── Passage to read

Deadlock anti-patterns #1: No arbitration

Starvation occurs when one or more threads of execution are prevented from proceeding beyond a given point due to a predicate that will never be satisfied. Deadlock is a special form of starvation where threads of execution are prevented from making progress due to predicate conditions that are directly dependent on them. To illustrate, consider threads A and B, with shared resources R1 and R2. If thread A holds resource R1, and thread B holds resource R2; a deadlock will occur if thread A needs resource R2 to proceed and thread B is waiting on thread A to release resource R1. Since neither thread releases the resource it is holding, and both need each other’s resource to continue, they both become engaged in a deadly embrace and cannot proceed any further.

Considering that parallel threads of execution quite often have to rely on shared/mutual state, and that locking is used as the predominant means of preventing destructive updates, it is not surprising that deadlocks are an issue that multi-threaded application developers have to contend with at some point or another.

The adage “prevention is better than cure” is rather prescient when considering the problem of deadlocks. Actually, anyone who has had the displeasure of diagnosing deadlock will probably agree that the British and Australian version “an ounce of prevention is more valuable than a pound of cure” probably does a better job of emphasizing the contrast between the effort involved in preventing and fixing deadlocks respectively.

Thankfully (or sadly, depending on which way you look at it), deadlocks are mostly “man made” i.e. down to programmer error. Thus, preventing them can simply be a case of avoiding concurrency anti-patterns that have been shown to trigger them. We know from E.G. Coffman’s 1971 article that there must be four conditions for a deadlock to take place. These are:

  1. Mutual exclusion: The concurrent threads of execution must share state which cannot be accessed by more than one thread (or class of threads) at any given point in time.
  2. Resource hold and wait: Processes are not prevented from requesting new resources regardless of whether or not they are already holding other resources.
  3. No Preemption: A processes may not be forcibly deprived of the resources which it currently holds.
  4. A circular wait condition: This is the final and most identifiable condition required for a deadlock. It occurs when one or more resources form an interdependent and circular chain, such that each process Ti in the chain waits for a resource that is already held by the next process Tx in the chain, and Tx equally requires (directly or indirectly) the resource held by Ti.

Thus, preventing deadlock can be as simple as ensuring that all of the above four conditions never hold at the same time. Unfortunately life is not that simple. In reality, the first three conditions are actually quite useful for a variety of reasons which most concurrent application developers are fully aware off. For this reason, deadlock prevention often centres on preventing the final condition taking root.

────
── Input data

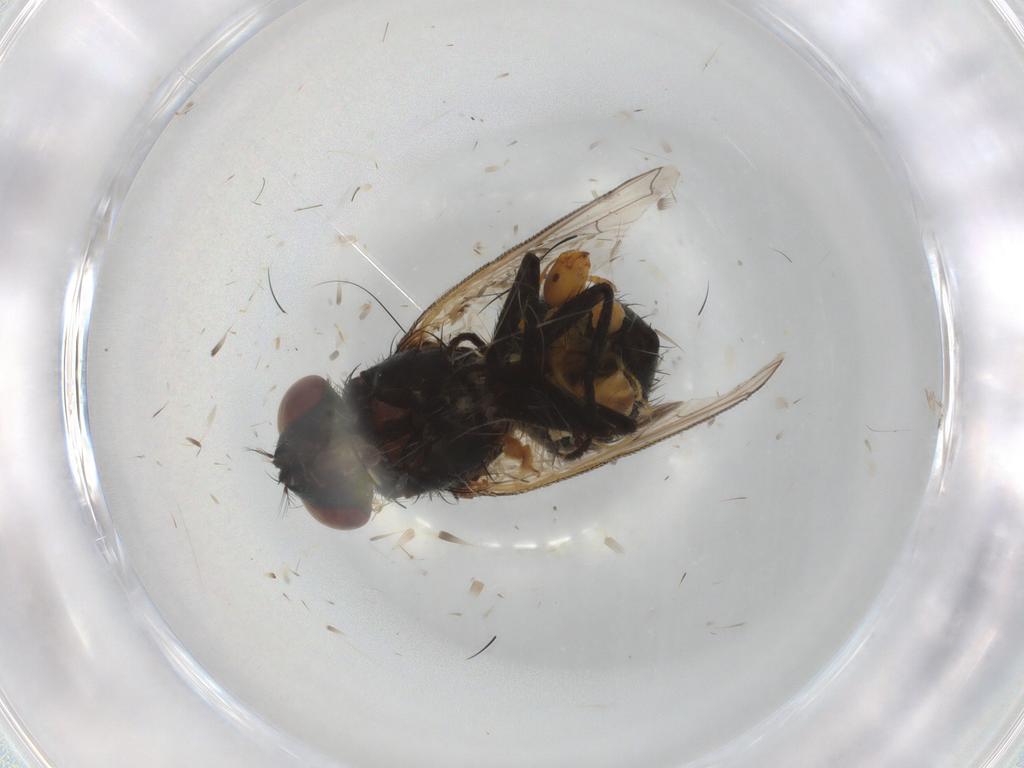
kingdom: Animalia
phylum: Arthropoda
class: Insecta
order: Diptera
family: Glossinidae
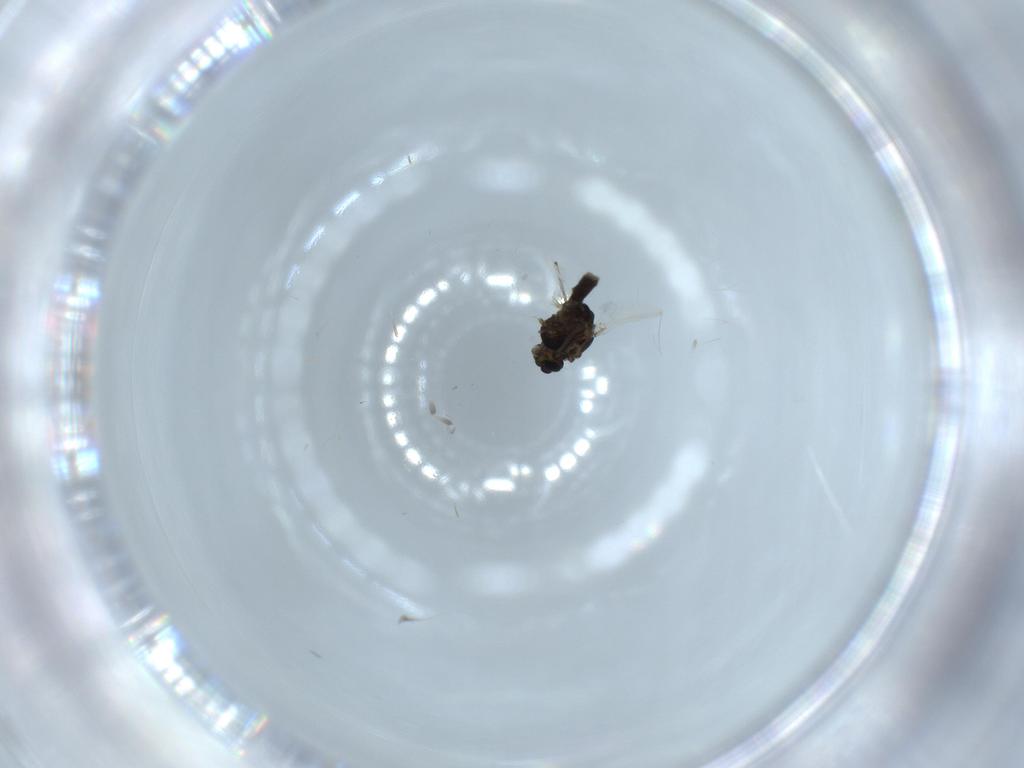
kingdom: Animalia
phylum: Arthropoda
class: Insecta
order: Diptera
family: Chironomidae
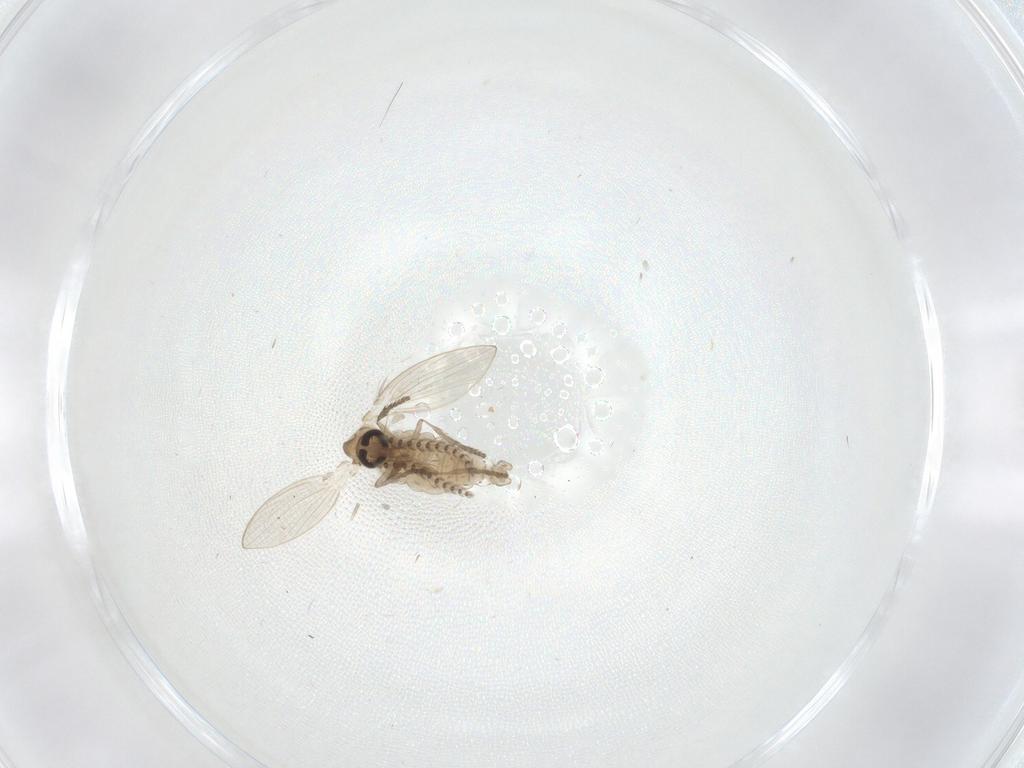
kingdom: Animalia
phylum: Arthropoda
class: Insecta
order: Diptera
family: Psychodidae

────

** Parts of the exercise **
**A)** For the passage on deadlock, mark each statement yes or no and quote the exact words from the text that decide it. (i) Deadlock is described as a special form of starvation. (ii) Coffman's article is cited for three conditions needed for a deadlock. (iii) The first three conditions are called useless to concurrent application developers.
**B)** Please reproduce the passage on deadlock word for word, between "Thankfully (or sadly, depending" and "it currently holds.", inclusive.
**C)** Write the next part of the passage on deadlock, starting after its final sentence.

** Results for each task **
**A)**
(i) Yes: "Deadlock is a special form of starvation"
(ii) No: "there must be four conditions for a deadlock to take place"
(iii) No: "the first three conditions are actually quite useful"

**B)**
Thankfully (or sadly, depending on which way you look at it), deadlocks are mostly “man made” i.e. down to programmer error. Thus, preventing them can simply be a case of avoiding concurrency anti-patterns that have been shown to trigger them. We know from E.G. Coffman’s 1971 article that there must be four conditions for a deadlock to take place. These are:

  1. Mutual exclusion: The concurrent threads of execution must share state which cannot be accessed by more than one thread (or class of threads) at any given point in time.
  2. Resource hold and wait: Processes are not prevented from requesting new resources regardless of whether or not they are already holding other resources.
  3. No Preemption: A processes may not be forcibly deprived of the resources which it currently holds.

**C)**
In the following series of posts, I will explore three concurrency anti-patterns that can lead to circular wait conditions. In addition to describing these anti-patterns, this series will also show code samples to illustrate each one, and discuss solutions and workarounds to counteract them. Please note that the aim of this series is not to be a comprehensive collection of anti-patterns, but rather to encourage discussion around the topic. As such, readers are invited to contribute additional anti-patterns that they have come across—preferably with code samples.

This series is hands-on, so you are advised to download the companion source code archive, located at http://images.techhive.com/downloads/idge/imported/article/jvw/2009/03/hpj032309-src.zip, and load the source files into your favourite IDE.

For this installment, let us begin with a relatively simple anti pattern, which I refer to as the ‘No Arbitration’ pattern.

No Arbitration

For a rather amusing take on deadlock-making functional requirements, examine this piece of legislation passed in the Midwestern US State of Kansas: "When two trains approach each other at a crossing, both shall come to a full stop and neither shall start up again until the other has gone".

One can only speculate as to the sequence of events that occurred the first time that two trains did actually happen upon each other at a crossing or indeed how long this statute lasted on the books.

The pertinent question however is: what would happen if we modelled this statute in software? To answer that question, we will use the example.noarbitration package in the companion source archive. The package consists of the following compilation units:


+example.noarbitration
          -CrossingSimulator.java
          -Train.java
          -CrossingSimulator2.java
          -Train2.java
          -TrainArbitrator.java

We will first of all explore the Train class which extends java.lang.Thread and which, as its name implies, models the behaviour of a train. This class is outlined in listing 1.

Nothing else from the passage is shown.